[Dataset entries]
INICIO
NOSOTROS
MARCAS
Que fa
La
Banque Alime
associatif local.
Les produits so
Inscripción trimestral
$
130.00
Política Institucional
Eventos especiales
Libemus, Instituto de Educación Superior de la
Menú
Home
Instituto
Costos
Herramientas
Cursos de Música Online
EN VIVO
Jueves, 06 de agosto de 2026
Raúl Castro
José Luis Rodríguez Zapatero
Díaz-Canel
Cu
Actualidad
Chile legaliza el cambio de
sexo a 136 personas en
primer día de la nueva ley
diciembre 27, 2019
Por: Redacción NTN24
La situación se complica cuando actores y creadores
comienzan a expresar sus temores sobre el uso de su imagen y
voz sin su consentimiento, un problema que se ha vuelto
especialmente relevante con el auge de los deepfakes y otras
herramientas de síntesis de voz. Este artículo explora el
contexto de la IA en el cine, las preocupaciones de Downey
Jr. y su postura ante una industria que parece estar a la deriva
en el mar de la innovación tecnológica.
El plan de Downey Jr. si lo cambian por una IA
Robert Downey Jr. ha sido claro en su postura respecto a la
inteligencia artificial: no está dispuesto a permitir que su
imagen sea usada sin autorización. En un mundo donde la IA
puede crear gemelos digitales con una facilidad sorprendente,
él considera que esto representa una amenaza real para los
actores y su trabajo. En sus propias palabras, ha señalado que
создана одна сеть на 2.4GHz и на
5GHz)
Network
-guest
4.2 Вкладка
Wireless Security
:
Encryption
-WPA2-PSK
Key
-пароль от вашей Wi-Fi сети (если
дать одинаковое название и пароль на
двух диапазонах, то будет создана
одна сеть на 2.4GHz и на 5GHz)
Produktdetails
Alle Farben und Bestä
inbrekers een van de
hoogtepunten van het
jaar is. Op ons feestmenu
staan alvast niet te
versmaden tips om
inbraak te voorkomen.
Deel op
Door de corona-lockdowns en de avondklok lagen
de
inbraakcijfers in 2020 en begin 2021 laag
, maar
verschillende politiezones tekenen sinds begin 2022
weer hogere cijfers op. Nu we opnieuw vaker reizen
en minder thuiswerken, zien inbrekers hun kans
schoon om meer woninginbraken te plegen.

▶ TASK OBJECTIVE
Nothing but a number, please, for how many lines of the data hold "Downey".

▶ ANSWER BOX
3